# RECORDED INFORMATION:
● ● ● ● ●

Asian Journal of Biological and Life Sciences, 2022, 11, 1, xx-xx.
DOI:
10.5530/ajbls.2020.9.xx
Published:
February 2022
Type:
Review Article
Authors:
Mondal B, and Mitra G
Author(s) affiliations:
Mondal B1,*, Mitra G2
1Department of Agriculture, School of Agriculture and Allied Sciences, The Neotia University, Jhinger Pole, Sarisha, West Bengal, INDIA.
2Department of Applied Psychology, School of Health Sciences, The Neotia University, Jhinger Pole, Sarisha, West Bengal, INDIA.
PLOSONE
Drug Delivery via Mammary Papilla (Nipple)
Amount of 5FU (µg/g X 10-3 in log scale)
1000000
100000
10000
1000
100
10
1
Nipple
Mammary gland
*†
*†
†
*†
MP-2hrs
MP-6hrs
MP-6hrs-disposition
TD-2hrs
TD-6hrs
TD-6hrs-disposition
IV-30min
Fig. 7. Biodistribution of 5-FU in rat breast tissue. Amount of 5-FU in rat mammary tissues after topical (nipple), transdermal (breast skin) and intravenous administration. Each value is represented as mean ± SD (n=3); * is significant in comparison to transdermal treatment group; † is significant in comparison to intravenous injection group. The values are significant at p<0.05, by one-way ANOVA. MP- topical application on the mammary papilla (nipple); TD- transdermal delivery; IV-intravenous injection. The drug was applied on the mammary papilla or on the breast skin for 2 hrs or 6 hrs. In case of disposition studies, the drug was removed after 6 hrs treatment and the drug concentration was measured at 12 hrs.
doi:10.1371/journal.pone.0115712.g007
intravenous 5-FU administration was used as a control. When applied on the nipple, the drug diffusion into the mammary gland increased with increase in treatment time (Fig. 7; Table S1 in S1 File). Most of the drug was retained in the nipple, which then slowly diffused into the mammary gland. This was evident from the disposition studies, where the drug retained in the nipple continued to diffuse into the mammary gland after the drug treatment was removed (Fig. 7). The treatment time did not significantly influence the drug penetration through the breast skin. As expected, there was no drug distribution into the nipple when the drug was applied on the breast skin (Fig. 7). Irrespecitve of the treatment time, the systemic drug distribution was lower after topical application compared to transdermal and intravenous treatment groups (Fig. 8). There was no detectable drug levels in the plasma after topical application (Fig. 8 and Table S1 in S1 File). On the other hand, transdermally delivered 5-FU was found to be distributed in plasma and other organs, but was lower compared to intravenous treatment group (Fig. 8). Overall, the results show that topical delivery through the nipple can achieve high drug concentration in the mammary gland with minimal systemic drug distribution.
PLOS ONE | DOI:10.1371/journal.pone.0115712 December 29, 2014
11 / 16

● ● ● ● ●

# REQUIREMENT:
Among the records above, a stretch begins at the line containing "Mondal B1,*, Mitra G2" and ends at the line containing "Drug Delivery via Mammary Papilla (Nipple)". Restate that stretch word for word, and nothing else.

# PROBLEM SOLUTION:
Mondal B1,*, Mitra G2
1Department of Agriculture, School of Agriculture and Allied Sciences, The Neotia University, Jhinger Pole, Sarisha, West Bengal, INDIA.
2Department of Applied Psychology, School of Health Sciences, The Neotia University, Jhinger Pole, Sarisha, West Bengal, INDIA.
PLOSONE
Drug Delivery via Mammary Papilla (Nipple)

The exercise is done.